The difficulties and the temptations confronting the European artist in America are well illustrated by the work and career of Frans Post. It is therefore all the more impressive to see them occasionally overcome. One of Mr. Honour’s most interesting artists, and one of the revelations of the exhibition, is a companion of Frans Post in Brazil, Albert Eckhout. His Brazilian fruits, set against great empty skies, are excitingly theatrical, the wondering response of a European to the wildly exotic. But his sketches of Tapuya Indians have all the hallmark of objectivity—vivid and immediate drawings of Indians who were also human beings. And Mr. Honour rightly dwells on his extraordinary depiction of a Tapuya war dance, where he seems to break away from stereotypes and become a matter-of-fact eyewitness of a totally alien scene.

In naturalistic representation there is perhaps nothing comparable to the work of Eckhout until the arrival in the United States in 1866 of the Swiss artist Frank Buchser, to whom Mr. Honour devotes some of his most perceptive pages. Buchser, too, arrived with preconceived ideas, but he, too, gradually modified them during his five years in the country. Breaking away from the Claude-like images which still helped to determine the European and the native American response to the American landscape, he sketched his way westward capturing an America that was at once dying and being born. Buchser’s blacks and his Indians are authentic characters, stepping out of the American reality instead of the European imagination.

How is it that artists like Eckhout and Buchser transcended the preconceived image where others failed? This is a question that one would have liked to see discussed. But transcending a preconceived image does not necessarily of itself make for better art.
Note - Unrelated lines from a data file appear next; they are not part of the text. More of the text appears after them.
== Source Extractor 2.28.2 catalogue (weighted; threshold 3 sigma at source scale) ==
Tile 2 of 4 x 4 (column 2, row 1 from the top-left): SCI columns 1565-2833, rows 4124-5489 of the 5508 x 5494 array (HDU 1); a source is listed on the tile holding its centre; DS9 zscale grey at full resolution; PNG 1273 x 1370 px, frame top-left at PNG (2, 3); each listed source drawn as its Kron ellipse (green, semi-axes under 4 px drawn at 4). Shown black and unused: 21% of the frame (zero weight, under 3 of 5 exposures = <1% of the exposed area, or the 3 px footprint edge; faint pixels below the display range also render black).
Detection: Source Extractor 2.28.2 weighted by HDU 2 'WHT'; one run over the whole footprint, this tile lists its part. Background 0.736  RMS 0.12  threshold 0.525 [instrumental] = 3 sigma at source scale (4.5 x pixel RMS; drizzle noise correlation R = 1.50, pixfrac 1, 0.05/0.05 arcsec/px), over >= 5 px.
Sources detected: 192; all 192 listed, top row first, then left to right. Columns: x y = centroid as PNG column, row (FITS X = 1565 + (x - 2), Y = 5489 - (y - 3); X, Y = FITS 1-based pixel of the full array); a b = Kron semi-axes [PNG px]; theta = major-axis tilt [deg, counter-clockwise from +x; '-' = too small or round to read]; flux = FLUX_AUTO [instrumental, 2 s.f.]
Of the three hundred and fifty objects in the exhibition inspired to a greater or lesser degree by America, scarcely a handful rises much above the interesting, the attractive, and the curious. America does not seem—so far at least—to have brought out the best in European artists. There are several possible reasons for this, but one of the most illuminating is given by Degas in a letter from New Orleans quoted by Mr. Honour: “Manet would see lovely things here, even more than I do”; but, Degas continued, “he would not make any more of them. One loves and gives art only to those things to which one is accustomed. New things capture your fancy and bore you by turns.” Was it perhaps the very novelty of this New World which ultimately defeated the European artist?